As is known, a microprogrammable device is an electronic device comprising: a processor; a code memory storing a software and/or firmware code comprising a set of instructions to be executed; and a data memory storing values of variables used in executing the code.
When in use, the microprogrammable devices execute the code, i.e. the instructions, stored in the code memory.
More specifically, the microprogrammable devices execute each instruction at a corresponding instruction cycle.
Moreover, the microprogrammable devices, each time they execute an instruction, update a register known as program counter, which stores the address of the code memory at which the next instruction to be executed is stored.

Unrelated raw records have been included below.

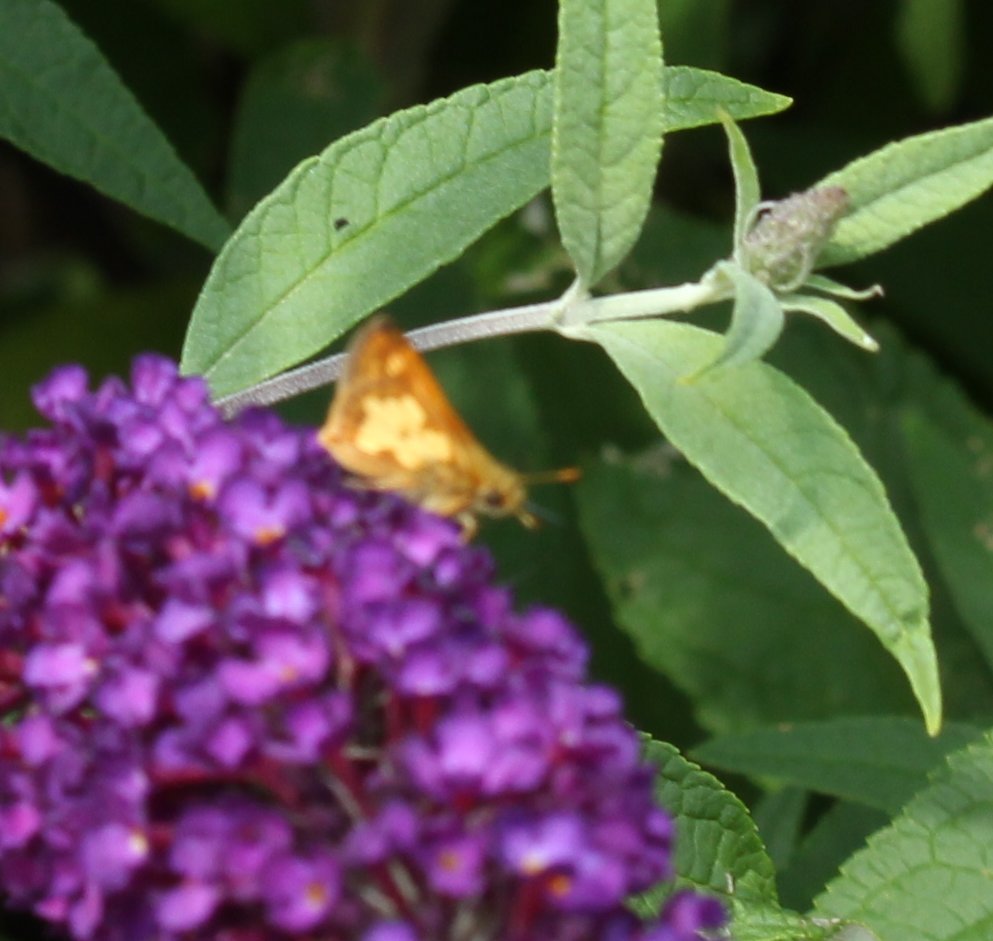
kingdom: Animalia
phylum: Arthropoda
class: Insecta
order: Lepidoptera
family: Hesperiidae
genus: Polites
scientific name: Polites coras
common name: Peck's Skipper
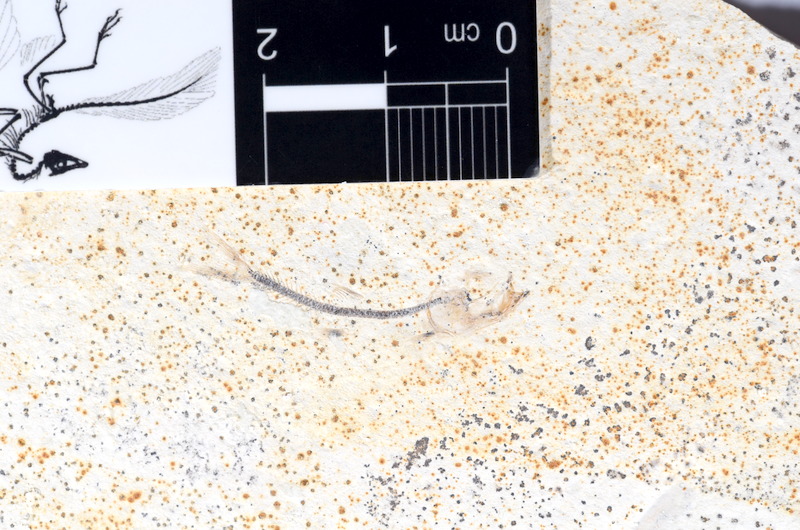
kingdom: Animalia
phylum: Chordata
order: Salmoniformes
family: Orthogonikleithridae
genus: Orthogonikleithrus
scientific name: Orthogonikleithrus hoelli
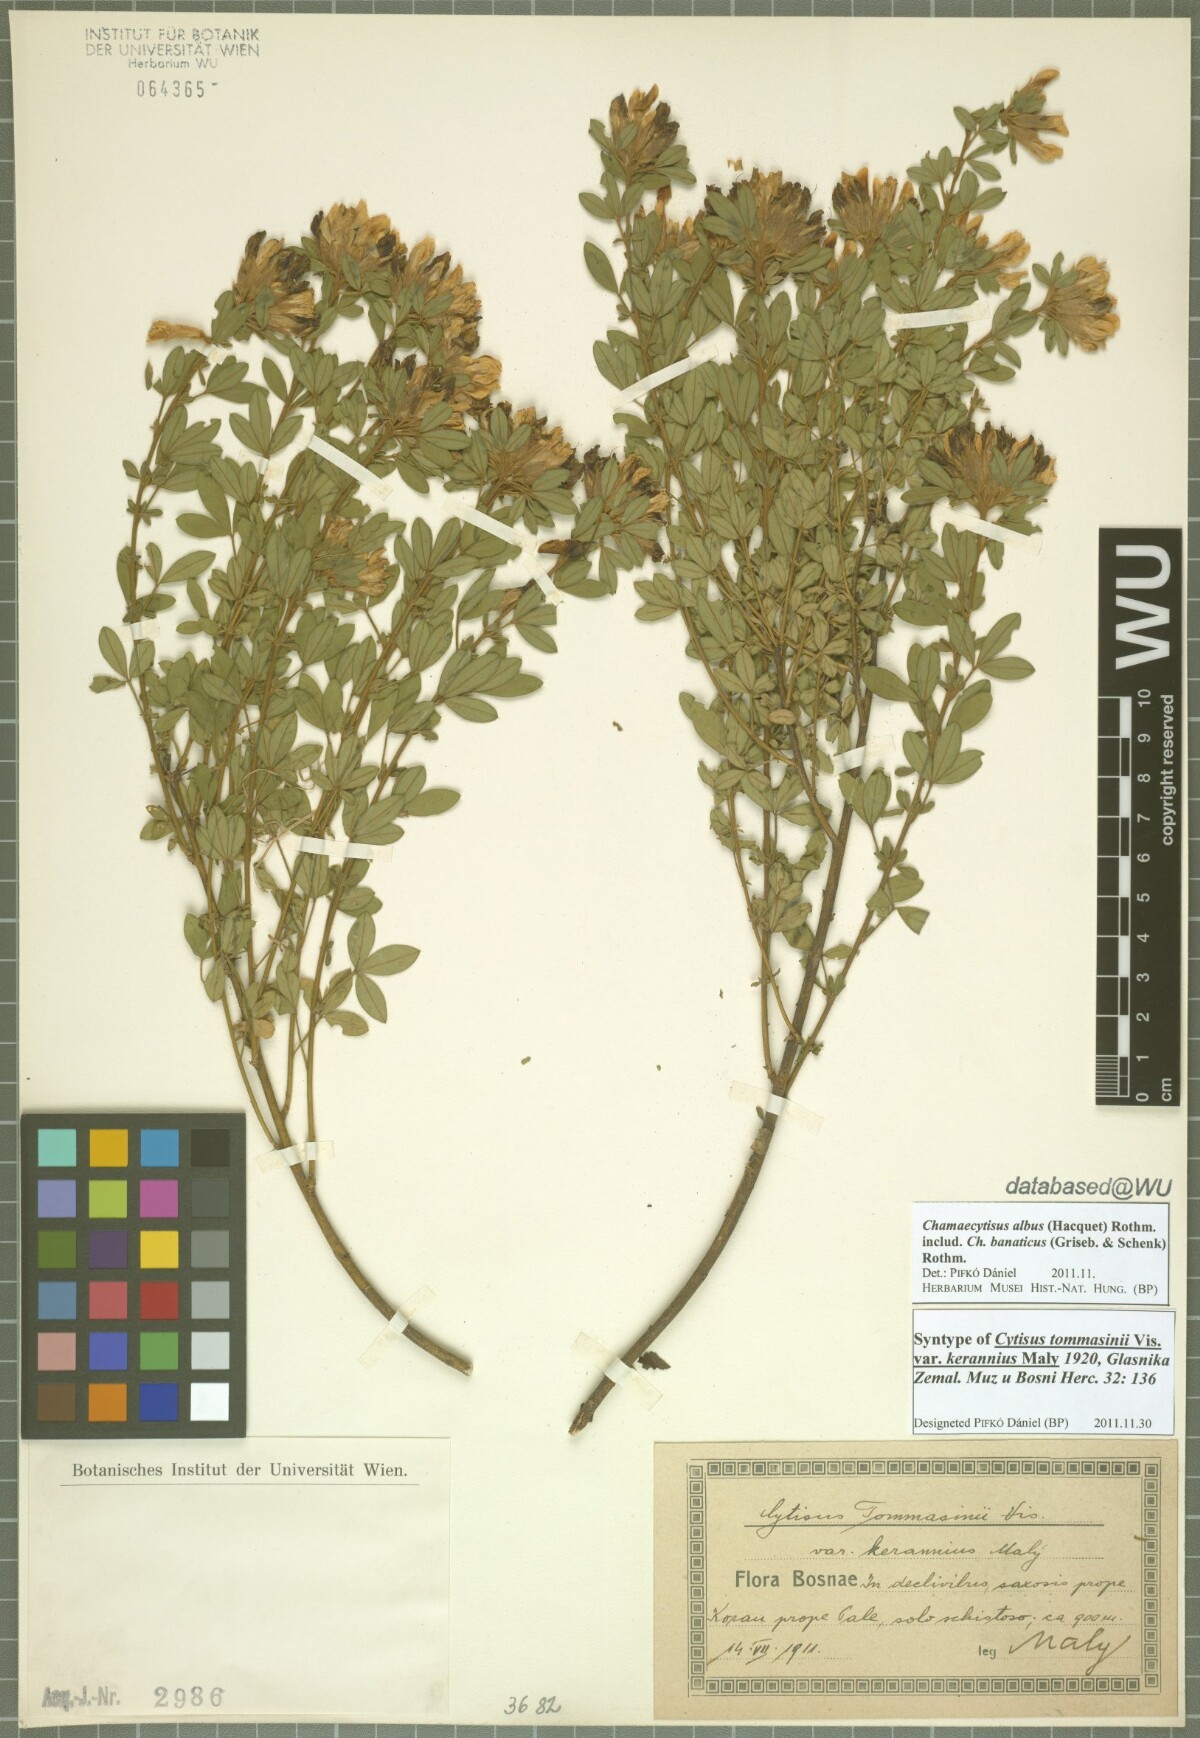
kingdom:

To find and eliminate any errors in, i.e. to debug, the code of a microprogrammable device, the code is traced.
Tracing the code means determining a sequence of instructions executed by the microprogrammable device.
Top-of-the-range microprogrammable devices are known which feature a high-speed code tracing interface comprising a number of pins.
More specifically, by means of the interface, it is possible to communicate the addresses of all the instructions executed.
To trace the code of a top-of-the-range microprogrammable device of this sort, a tracer, i.e. an electronic code tracing device, is connected to the code tracing interface of the microprogrammable device.
The tracer comprises a respective code memory in which the instructions of the code of said microprogrammable device are stored at the same addresses as in the code memory of said microprogrammable device.
Via the tracing interface, the tracer acquires the addresses of the instructions executed by the microprogrammable device, and reconstructs the executed instruction sequence on the basis of the acquired addresses and of the code stored in its own respective code memory, more specifically on the basis of the instructions stored in its own respective code memory at the acquired addresses.
The Applicant, however, has observed that, using current techniques, microprogrammable device code tracing places a heavy load on the hardware resources of the microprogrammable device, especially in terms of the microprogrammable device pins necessary to communicate the executed instruction addresses.
In fact, for example, assuming the microprogrammable device code memory stores a thousand instructions, and each pin transmits a corresponding bit of the executed instruction addresses, the microprogrammable device would need at least ten pins to communicate the executed instruction addresses.
And, if the number of instructions stored is increased, the microprogrammable device may need even more pins to communicate the executed instruction addresses.